Later werden de Hetzers ook ondergebracht bij de gepantserde divisies van de Waffen-SS. Ongeveer 200 voertuigen kwamen terecht bij de SS, voornamelijk bij de pantsergrenadierdivisies. De eerste Waffen-SS divisie die uitgerust werd met Hetzers was de 8e SS Pantsergrenadierdivisie 'Florian Geyer'. De Hetzer kwam zowel aan het westfront als het oostfront in actie. Het bleek een formidabele tankjager te zijn. In het Ardennenoffensief kwam de Hetzer voor het eerst massaal in actie. Ook waren tankjagers van dit type betrokken bij de vernietiging van Task Force Baum tijdens de Raid op Hammelburg in maart 1945.
Toen het einde van de oorlog naderde vulden de Duitsers hun reguliere tankverliezen op met Hetzers. Als offensief wapen was de Hetzer echter niet gebouwd. Door het ontbreken van een roterende koepel kon de Hetzer zich dus nooit meten met een reguliere tank. De Hetzer werd tot de laatste dag van de oorlog geproduceerd en naar het front gestuurd.
Na de oorlog werd de productie van de Hetzer voortgezet door Skoda. Het Tsjechoslowaakse leger beschikte begin jaren 50 over honderden Hetzers. Zij doopten de naam Hetzer overigens om in ST. Landen als Zweden en Zwitserland kochten de Hetzer van Tsjechoslowakije. De Zwitsers kennen de Hetzer onder de naam G-13.
Het chassis van de Hetzer werd gebruikt voor de ontwikkeling van meerdere tanks. Ook werd er op het chassis groot geschut gemonteerd.
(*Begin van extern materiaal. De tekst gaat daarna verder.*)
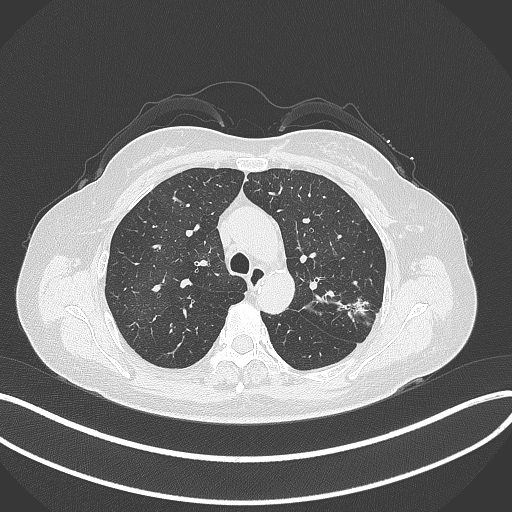
Chest CT, one axial slice. Position 234 of 319 along the scan axis. Lung window (W 1500 / L -600 HU). 1 mm slice thickness. 512 × 512 image matrix. Female patient, age 60 years. Case-level facts recorded for this patient, not image findings: clinical TNM (as recorded): T1c N0 M0.
Annotated regions visible in this slice (rectangle marked by the reading radiologist):
- lung tumour (recorded histology: adenocarcinoma): bounding box [x1, y1, x2, y2] px = [343, 293, 370, 328]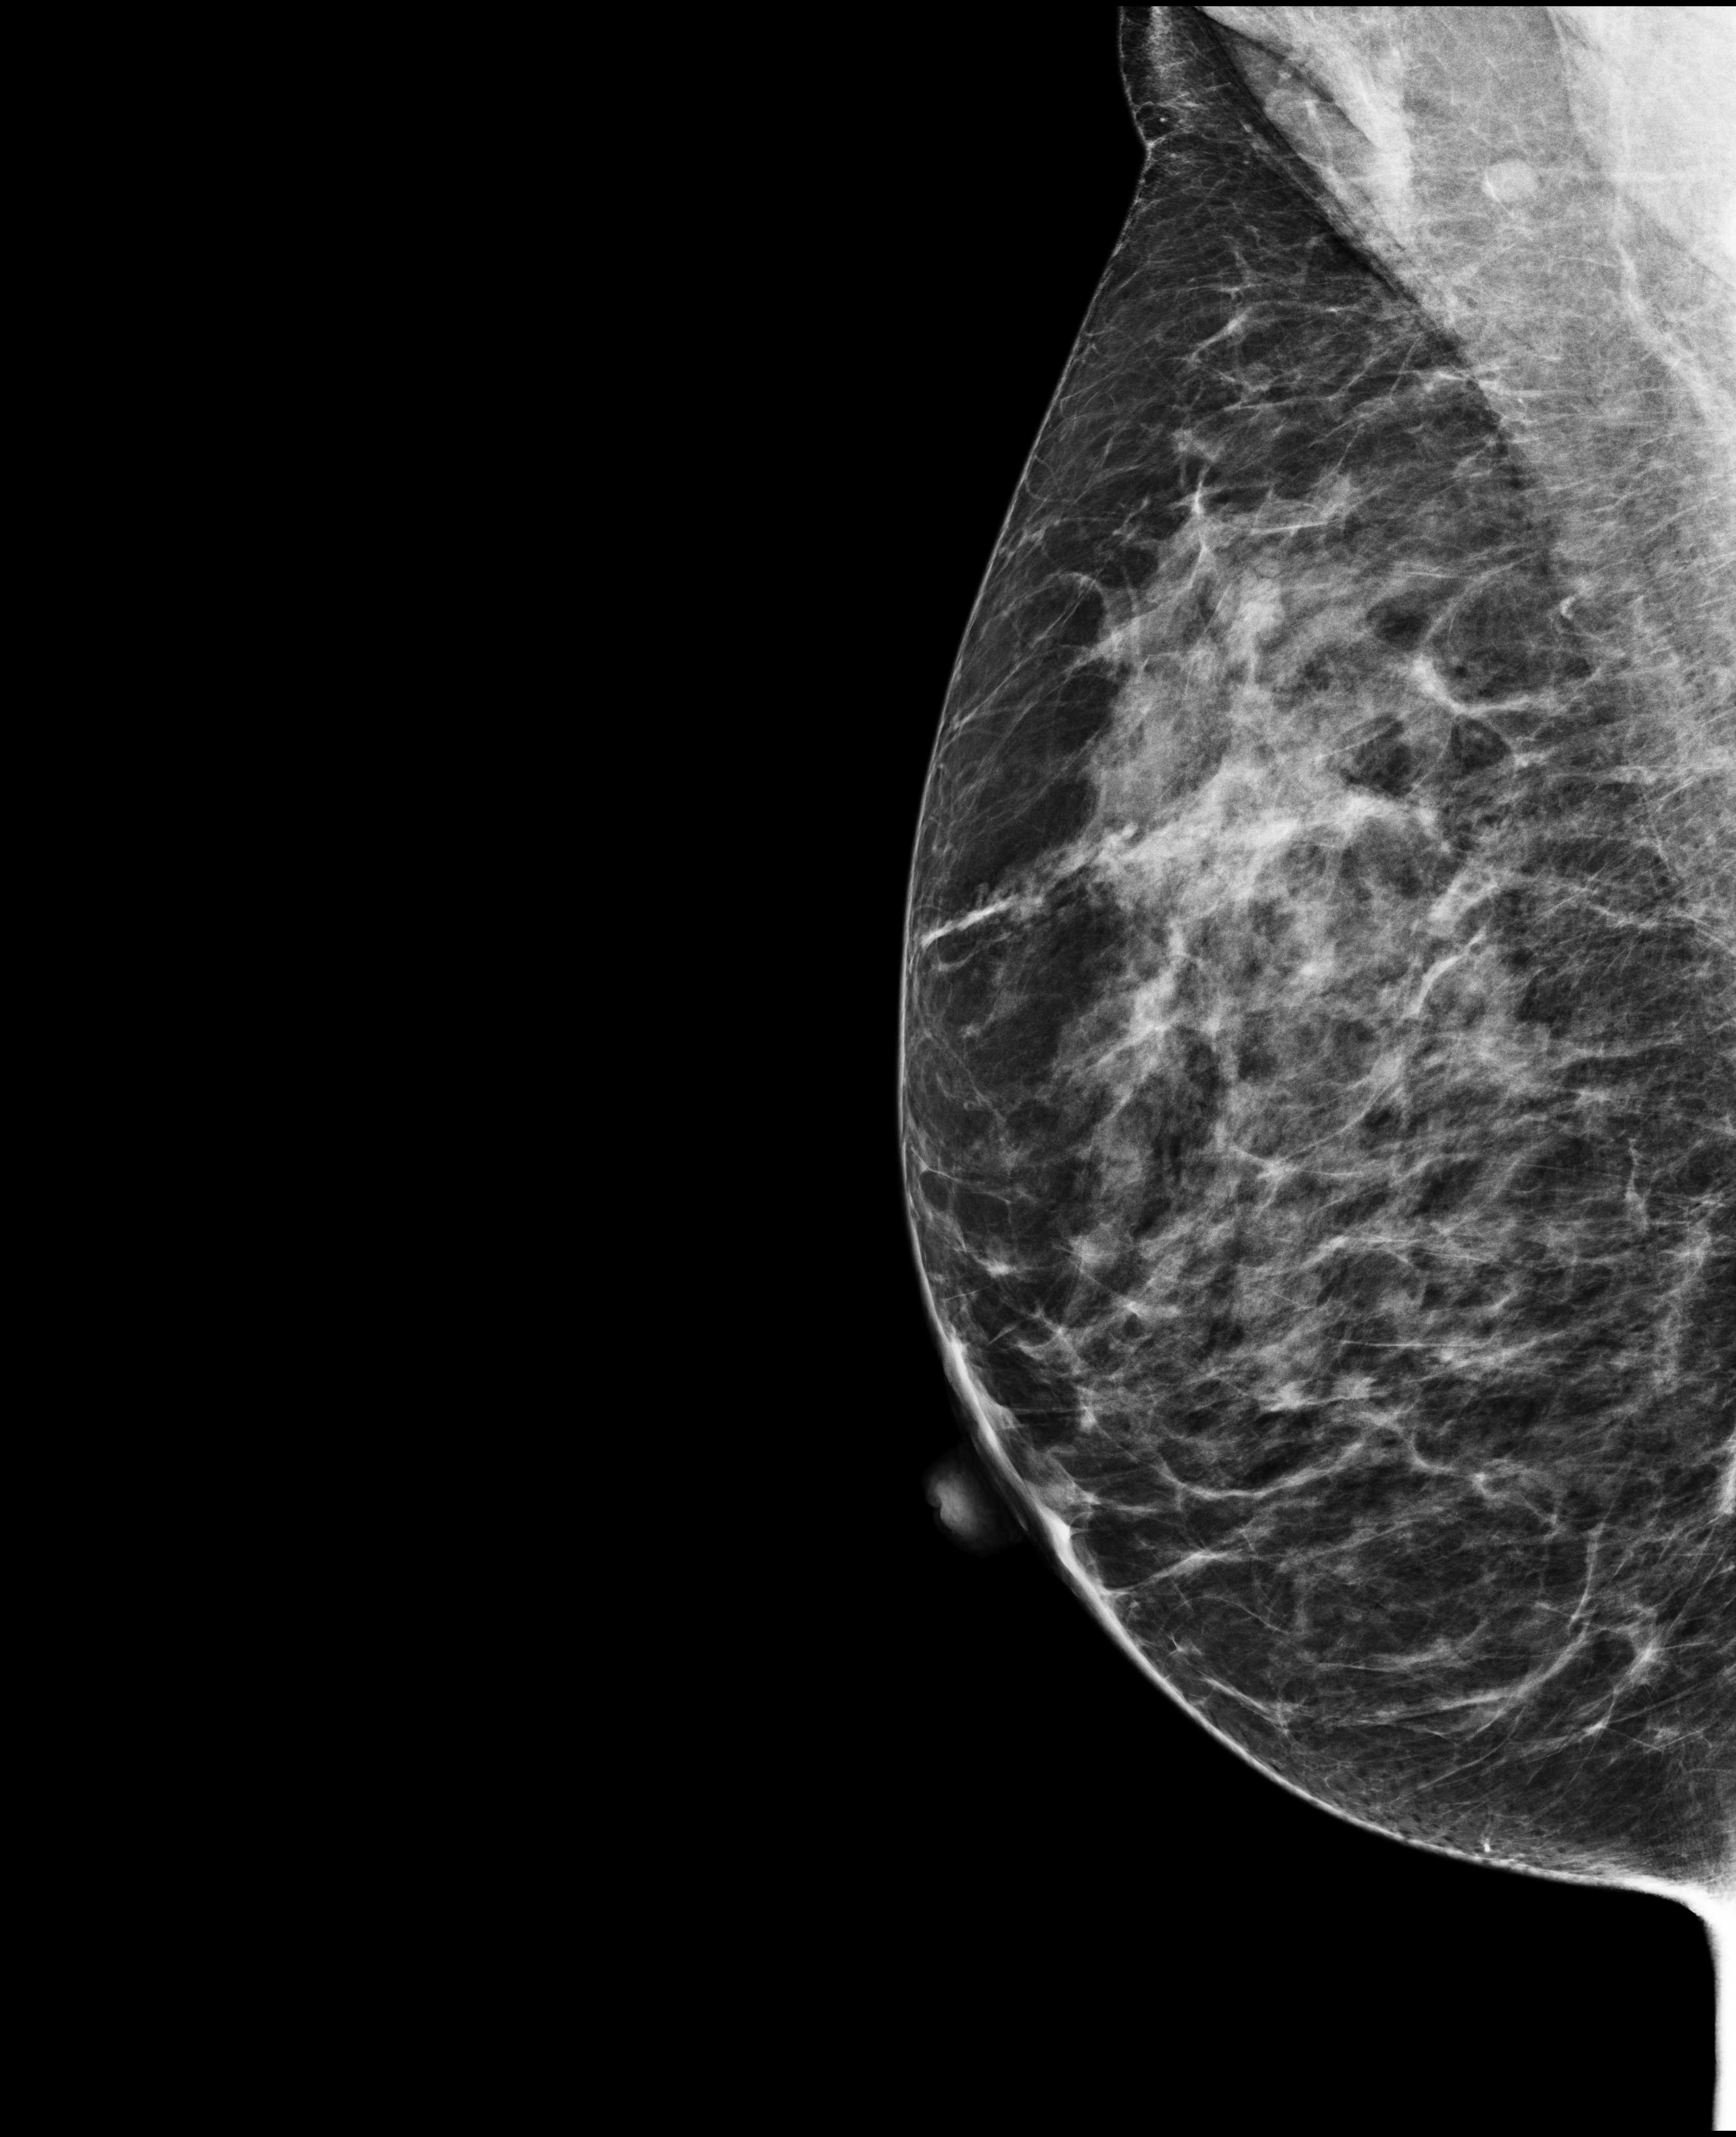
Annual screening mammography examination, compressed breast thickness 52 mm, system: Selenia Dimensions. Patient aged 45 years (female).
Image type: full-field digital mammogram. Breast: right. Projection: MLO view. Breast density at the screening exam (both breasts): heterogeneously dense (BI-RADS density category c). Final BI-RADS assessment for this screening round (tomosynthesis exam, both breasts): category 1. Recall: no recall after this screen.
Hieronder een overzicht:
Flammpanzer (38)t Hetzer | Vlammenwerpertank |
Bergepanzer (38)t Hetzer | Afsleepvoertuig |
150mm SIG auf Jagdpanzer (38)t Hetzer | Gemechaniseerd Infanteriegeschut |
Hetzer mit 75mm KwK 42 L/70 | Lichte tankjager (maar een paar van gemaakt) |
Befehlspanzer (38)t Hetzer | Tankjager met extra communicatie-apparatuur |
Volkettenaufklärer (38)t | Verkenningsvoertuig (alleen 2 prototypes) |
Flammpanzer (38)t Hetzer
In december 1944 werd een twintigtal Hetzers omgebouwd tot vlammenwerpertanks, die allemaal ingezet zouden gaan worden in het Ardennenoffensief. Het kanon werd verwijderd en in de plaats daarvan werd er een 14mm Flammenwerfer 41 gemonteerd.
Bergepanzer (38)t Hetzer
Op dit afsleepvoertuig gebaseerd op het chassis van de Hetzer was de bovenplaat verwijderd. De bemanning bestond uit vier personen en een los machinegeweer werd meegedragen in het voertuig. Tussen oktober 1944 en mei 1945 werden er van de Bergepanzer (38)t Hetzer 170 stuks geproduceerd. Ze werden vooral gebruikt om defecte lichte en middelzware tanks van het front te verslepen.